Swap each "screws" in the records below for "bolts" and write every line out again with nothing else changed, leaving the pictures out.
>> START Raw records
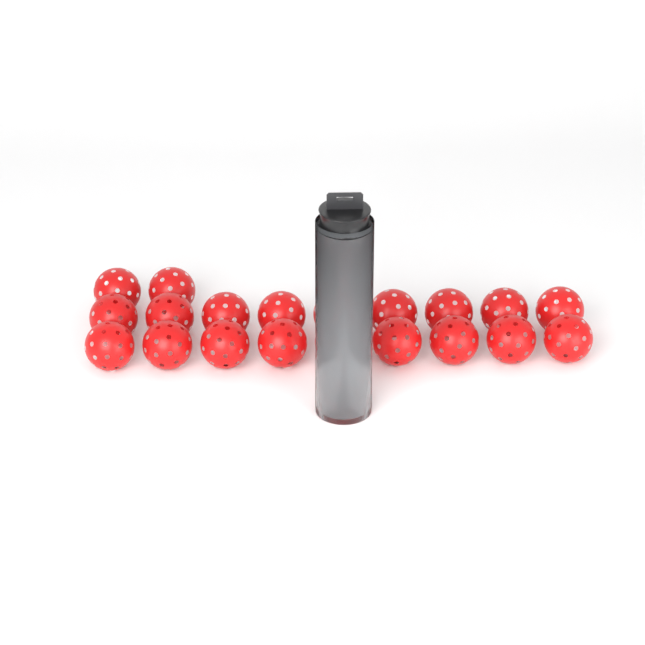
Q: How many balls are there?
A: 24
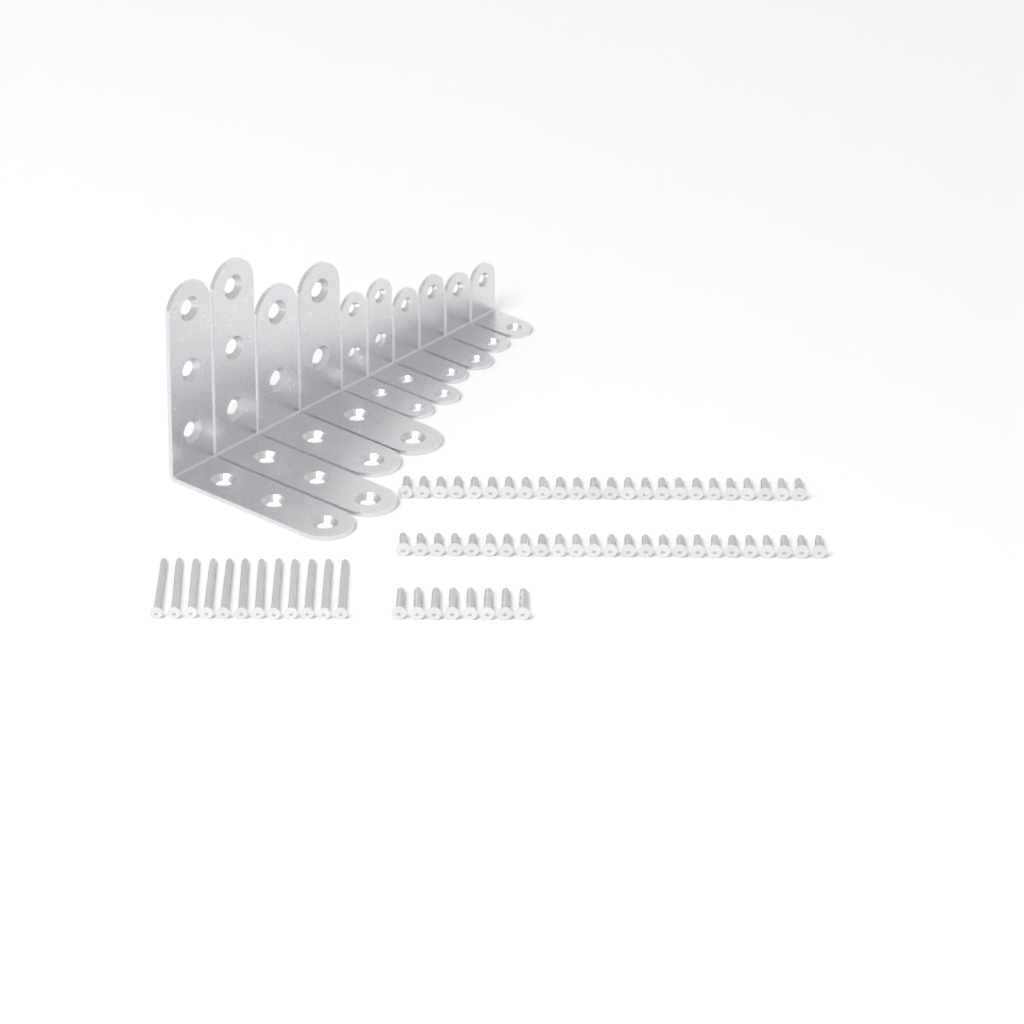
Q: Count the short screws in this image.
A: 49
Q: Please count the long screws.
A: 12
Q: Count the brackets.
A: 10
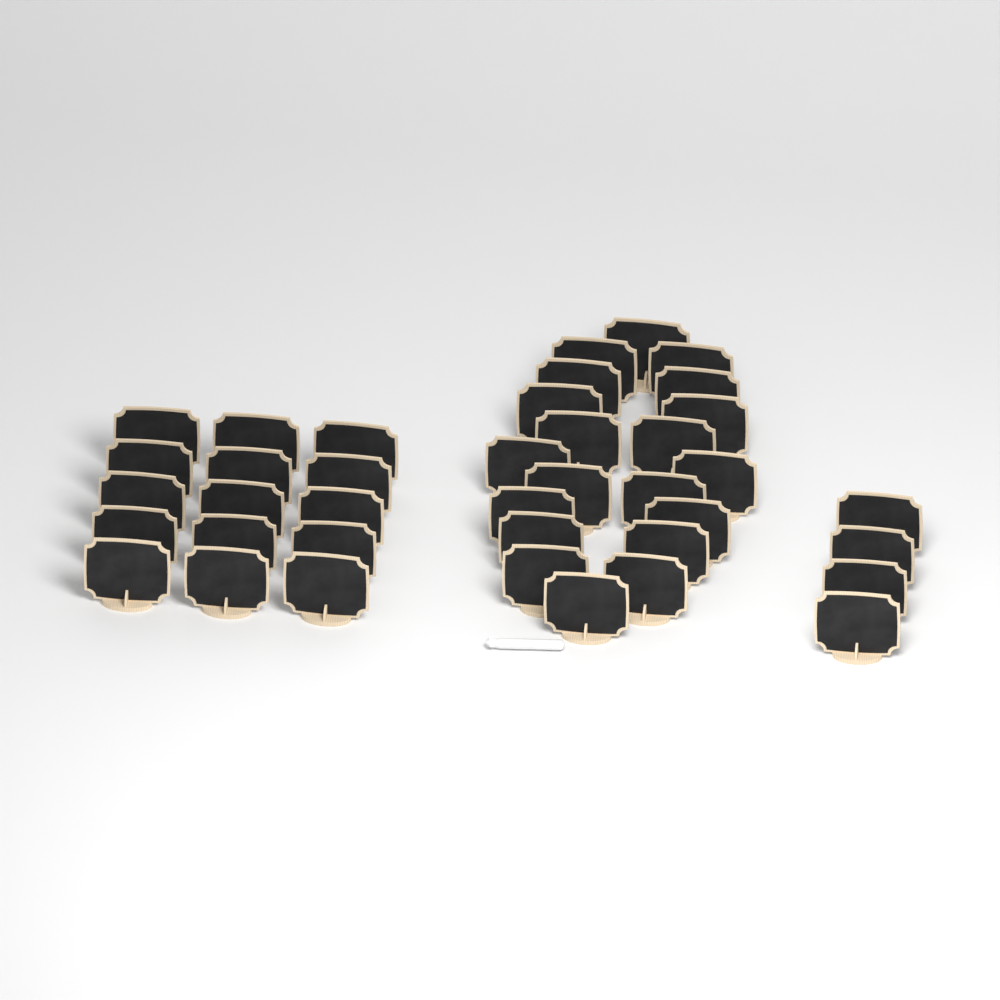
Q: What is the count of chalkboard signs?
>> END Raw records
_Completed task_
Q: How many balls are there?
A: 24
Q: Count the short bolts in this image.
A: 49
Q: Please count the long bolts.
A: 12
Q: Count the brackets.
A: 10
Q: What is the count of chalkboard signs?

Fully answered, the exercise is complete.